[Records from a data collection]
----

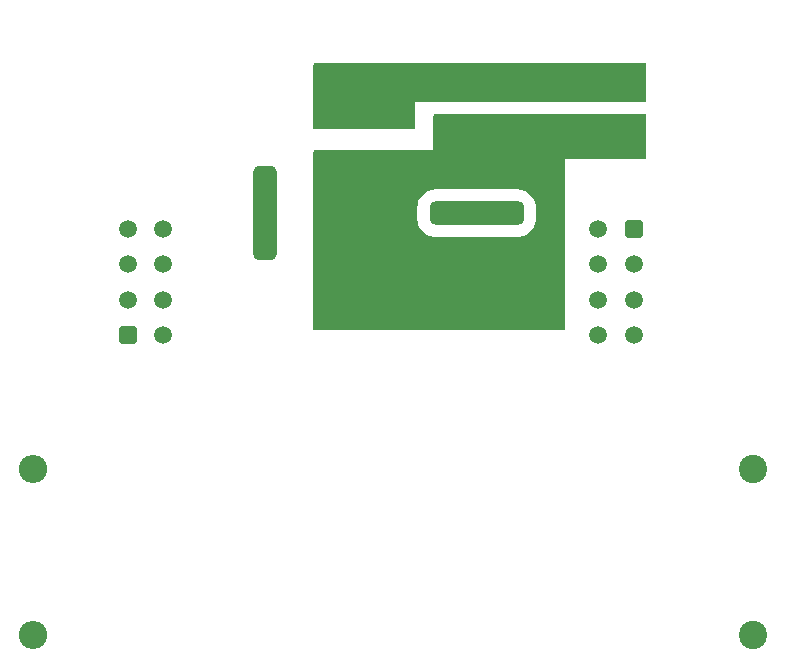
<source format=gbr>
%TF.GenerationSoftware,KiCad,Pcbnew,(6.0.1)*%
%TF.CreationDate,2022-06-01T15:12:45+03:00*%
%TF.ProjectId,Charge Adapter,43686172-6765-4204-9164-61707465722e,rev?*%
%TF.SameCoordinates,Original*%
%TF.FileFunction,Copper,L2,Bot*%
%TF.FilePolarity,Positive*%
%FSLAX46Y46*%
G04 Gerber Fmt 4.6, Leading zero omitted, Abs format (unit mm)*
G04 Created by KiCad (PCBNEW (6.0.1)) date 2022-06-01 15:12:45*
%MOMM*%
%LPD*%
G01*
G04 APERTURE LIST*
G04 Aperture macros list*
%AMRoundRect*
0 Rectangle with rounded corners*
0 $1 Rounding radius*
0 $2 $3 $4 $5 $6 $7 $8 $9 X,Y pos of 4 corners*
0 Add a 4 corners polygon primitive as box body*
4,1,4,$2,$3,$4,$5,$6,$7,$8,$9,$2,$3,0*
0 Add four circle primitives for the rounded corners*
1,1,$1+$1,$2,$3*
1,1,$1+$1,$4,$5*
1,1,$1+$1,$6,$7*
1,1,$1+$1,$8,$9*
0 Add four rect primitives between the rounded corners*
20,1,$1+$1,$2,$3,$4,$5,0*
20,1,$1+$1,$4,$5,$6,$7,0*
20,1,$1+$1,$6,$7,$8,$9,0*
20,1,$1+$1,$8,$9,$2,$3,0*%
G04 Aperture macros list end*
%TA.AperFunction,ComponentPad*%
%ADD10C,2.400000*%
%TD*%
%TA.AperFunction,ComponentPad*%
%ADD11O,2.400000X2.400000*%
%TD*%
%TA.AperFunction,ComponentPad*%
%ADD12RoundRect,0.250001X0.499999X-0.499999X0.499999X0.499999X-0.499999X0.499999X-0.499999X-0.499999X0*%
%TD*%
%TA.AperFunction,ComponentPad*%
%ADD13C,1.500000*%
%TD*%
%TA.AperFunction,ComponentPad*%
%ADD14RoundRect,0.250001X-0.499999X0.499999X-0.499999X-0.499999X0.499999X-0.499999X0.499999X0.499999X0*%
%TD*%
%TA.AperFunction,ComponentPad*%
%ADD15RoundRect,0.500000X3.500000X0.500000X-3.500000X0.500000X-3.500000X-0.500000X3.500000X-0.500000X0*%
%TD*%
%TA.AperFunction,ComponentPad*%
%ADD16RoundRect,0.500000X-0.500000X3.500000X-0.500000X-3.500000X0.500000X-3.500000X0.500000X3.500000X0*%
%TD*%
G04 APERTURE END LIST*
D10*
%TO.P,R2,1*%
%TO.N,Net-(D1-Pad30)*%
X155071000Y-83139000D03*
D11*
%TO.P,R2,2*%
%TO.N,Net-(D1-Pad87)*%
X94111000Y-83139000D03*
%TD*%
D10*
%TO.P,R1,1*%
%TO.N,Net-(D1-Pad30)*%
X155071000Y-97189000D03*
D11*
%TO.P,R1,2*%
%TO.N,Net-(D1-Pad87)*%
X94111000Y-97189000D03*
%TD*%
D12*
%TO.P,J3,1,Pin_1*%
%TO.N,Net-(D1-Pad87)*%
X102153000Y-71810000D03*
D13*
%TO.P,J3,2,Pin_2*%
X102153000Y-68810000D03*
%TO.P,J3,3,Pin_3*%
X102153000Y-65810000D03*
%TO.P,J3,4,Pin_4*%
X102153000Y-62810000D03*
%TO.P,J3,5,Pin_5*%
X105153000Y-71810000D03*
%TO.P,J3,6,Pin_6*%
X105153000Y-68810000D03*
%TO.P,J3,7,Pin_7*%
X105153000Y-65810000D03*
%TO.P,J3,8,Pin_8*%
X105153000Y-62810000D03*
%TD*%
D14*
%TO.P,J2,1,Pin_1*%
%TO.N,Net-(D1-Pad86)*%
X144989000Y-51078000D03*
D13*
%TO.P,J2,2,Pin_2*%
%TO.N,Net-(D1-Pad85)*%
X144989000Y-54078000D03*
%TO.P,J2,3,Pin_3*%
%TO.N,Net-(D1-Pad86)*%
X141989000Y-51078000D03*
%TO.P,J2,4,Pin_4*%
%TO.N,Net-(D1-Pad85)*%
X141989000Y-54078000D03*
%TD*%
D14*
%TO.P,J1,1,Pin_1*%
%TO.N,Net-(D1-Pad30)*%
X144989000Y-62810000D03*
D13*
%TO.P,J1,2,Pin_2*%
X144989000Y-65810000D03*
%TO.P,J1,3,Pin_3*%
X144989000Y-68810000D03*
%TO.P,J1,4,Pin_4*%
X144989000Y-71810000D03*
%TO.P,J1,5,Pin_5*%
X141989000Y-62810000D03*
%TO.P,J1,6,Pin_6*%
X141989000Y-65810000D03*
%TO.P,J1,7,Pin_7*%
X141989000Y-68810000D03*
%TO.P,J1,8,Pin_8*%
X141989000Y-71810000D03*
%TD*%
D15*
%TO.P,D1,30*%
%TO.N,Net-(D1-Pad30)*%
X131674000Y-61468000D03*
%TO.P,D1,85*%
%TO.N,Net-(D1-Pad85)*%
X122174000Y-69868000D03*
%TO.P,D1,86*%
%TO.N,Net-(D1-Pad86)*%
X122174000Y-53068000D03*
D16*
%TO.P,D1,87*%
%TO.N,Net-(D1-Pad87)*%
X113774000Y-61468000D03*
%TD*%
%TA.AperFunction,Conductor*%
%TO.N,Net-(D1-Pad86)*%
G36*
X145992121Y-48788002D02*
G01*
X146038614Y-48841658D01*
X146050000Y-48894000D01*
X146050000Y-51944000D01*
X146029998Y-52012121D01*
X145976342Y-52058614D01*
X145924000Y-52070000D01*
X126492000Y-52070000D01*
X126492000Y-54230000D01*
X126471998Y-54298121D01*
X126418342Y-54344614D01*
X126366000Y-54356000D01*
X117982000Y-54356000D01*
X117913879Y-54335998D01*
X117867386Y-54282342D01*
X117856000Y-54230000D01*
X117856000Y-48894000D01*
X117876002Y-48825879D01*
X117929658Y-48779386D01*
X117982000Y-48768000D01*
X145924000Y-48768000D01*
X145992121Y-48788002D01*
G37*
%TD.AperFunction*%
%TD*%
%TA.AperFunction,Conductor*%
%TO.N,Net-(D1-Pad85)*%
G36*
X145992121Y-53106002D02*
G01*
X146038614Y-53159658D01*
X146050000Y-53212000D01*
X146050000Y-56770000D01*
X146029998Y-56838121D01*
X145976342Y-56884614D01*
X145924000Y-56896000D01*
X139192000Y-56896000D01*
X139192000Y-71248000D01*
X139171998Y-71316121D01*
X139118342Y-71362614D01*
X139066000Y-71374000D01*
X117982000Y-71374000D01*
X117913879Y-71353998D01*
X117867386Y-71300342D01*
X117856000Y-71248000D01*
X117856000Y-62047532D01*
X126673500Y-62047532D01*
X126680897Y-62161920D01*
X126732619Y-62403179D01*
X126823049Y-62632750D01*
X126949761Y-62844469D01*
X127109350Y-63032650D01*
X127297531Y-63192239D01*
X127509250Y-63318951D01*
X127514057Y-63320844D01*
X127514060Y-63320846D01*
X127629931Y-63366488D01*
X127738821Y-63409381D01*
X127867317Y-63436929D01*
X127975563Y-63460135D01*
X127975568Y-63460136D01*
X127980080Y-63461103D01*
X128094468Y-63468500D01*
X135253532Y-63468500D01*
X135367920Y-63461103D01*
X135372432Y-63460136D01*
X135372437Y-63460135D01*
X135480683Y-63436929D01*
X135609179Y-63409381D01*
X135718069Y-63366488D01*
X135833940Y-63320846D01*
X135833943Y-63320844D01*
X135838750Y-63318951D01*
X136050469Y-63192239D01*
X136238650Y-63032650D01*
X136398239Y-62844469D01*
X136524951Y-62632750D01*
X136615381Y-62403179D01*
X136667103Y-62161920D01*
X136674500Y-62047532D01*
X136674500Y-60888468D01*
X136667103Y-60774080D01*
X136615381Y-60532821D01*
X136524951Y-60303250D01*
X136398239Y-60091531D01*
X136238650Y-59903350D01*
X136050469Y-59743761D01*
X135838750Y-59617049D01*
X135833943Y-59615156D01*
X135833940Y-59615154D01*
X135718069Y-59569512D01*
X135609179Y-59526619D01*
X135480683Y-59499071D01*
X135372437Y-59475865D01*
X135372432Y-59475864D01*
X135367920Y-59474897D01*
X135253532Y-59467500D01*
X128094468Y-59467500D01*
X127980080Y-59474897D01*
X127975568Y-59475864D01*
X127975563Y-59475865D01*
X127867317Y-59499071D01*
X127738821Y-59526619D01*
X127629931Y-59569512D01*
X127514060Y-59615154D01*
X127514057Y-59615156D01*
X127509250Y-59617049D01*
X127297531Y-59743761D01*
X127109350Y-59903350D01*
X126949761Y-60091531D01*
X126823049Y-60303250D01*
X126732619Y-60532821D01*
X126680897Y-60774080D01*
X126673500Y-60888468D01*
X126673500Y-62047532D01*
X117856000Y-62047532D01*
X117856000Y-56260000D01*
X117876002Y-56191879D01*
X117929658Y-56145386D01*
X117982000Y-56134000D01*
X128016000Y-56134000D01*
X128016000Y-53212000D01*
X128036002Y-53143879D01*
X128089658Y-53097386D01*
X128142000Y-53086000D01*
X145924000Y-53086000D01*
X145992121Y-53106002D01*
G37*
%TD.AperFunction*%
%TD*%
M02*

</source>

----

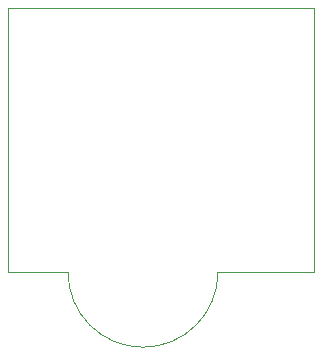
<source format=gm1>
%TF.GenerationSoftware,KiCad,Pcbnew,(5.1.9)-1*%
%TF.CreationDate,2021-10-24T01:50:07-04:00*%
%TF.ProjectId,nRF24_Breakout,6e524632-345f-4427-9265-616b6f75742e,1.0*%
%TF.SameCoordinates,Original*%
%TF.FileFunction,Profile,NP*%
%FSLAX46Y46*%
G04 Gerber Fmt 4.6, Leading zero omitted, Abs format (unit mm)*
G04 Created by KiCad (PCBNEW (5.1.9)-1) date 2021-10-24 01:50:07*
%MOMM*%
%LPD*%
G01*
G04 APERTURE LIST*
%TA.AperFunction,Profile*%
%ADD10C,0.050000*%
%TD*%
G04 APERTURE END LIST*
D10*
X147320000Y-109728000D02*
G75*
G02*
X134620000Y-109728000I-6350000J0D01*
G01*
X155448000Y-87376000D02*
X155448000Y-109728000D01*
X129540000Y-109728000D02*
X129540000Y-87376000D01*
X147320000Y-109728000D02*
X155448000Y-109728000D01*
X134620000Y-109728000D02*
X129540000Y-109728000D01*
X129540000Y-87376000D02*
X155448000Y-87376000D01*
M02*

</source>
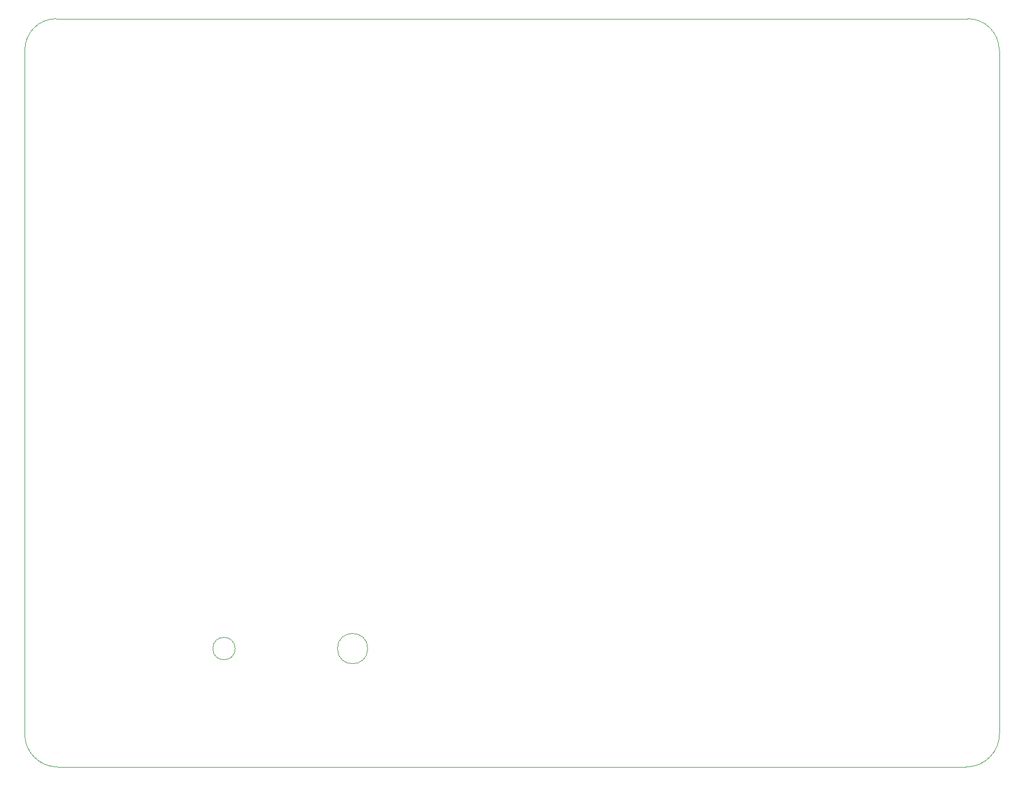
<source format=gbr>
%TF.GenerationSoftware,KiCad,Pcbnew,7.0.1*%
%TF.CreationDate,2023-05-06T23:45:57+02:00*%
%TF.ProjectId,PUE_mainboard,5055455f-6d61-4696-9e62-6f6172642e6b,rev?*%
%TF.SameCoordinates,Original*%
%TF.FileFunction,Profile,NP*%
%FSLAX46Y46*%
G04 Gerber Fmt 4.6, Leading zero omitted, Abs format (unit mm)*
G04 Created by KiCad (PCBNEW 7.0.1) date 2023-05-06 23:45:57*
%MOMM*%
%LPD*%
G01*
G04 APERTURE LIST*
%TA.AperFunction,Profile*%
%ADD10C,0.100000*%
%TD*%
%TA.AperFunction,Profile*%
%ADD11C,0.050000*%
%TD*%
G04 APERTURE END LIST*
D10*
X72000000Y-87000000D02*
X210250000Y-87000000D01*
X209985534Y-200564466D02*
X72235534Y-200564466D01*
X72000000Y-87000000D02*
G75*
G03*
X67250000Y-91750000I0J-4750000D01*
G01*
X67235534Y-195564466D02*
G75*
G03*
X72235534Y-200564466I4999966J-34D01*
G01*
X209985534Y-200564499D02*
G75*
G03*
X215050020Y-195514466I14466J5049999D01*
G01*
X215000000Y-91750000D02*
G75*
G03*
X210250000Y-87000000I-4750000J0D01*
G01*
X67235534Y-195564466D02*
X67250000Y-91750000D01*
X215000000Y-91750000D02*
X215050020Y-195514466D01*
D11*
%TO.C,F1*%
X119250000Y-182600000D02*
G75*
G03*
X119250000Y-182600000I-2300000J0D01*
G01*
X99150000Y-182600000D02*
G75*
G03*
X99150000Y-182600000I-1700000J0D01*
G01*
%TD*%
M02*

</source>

----

Taking the entries above, print exactly the lines starting at the line with "X135372432Y-59475864D01*" and ending at the line with "X127297531Y-59743761D01*", both included.

Written response:
X135372432Y-59475864D01*
X135367920Y-59474897D01*
X135253532Y-59467500D01*
X128094468Y-59467500D01*
X127980080Y-59474897D01*
X127975568Y-59475864D01*
X127975563Y-59475865D01*
X127867317Y-59499071D01*
X127738821Y-59526619D01*
X127629931Y-59569512D01*
X127514060Y-59615154D01*
X127514057Y-59615156D01*
X127509250Y-59617049D01*
X127297531Y-59743761D01*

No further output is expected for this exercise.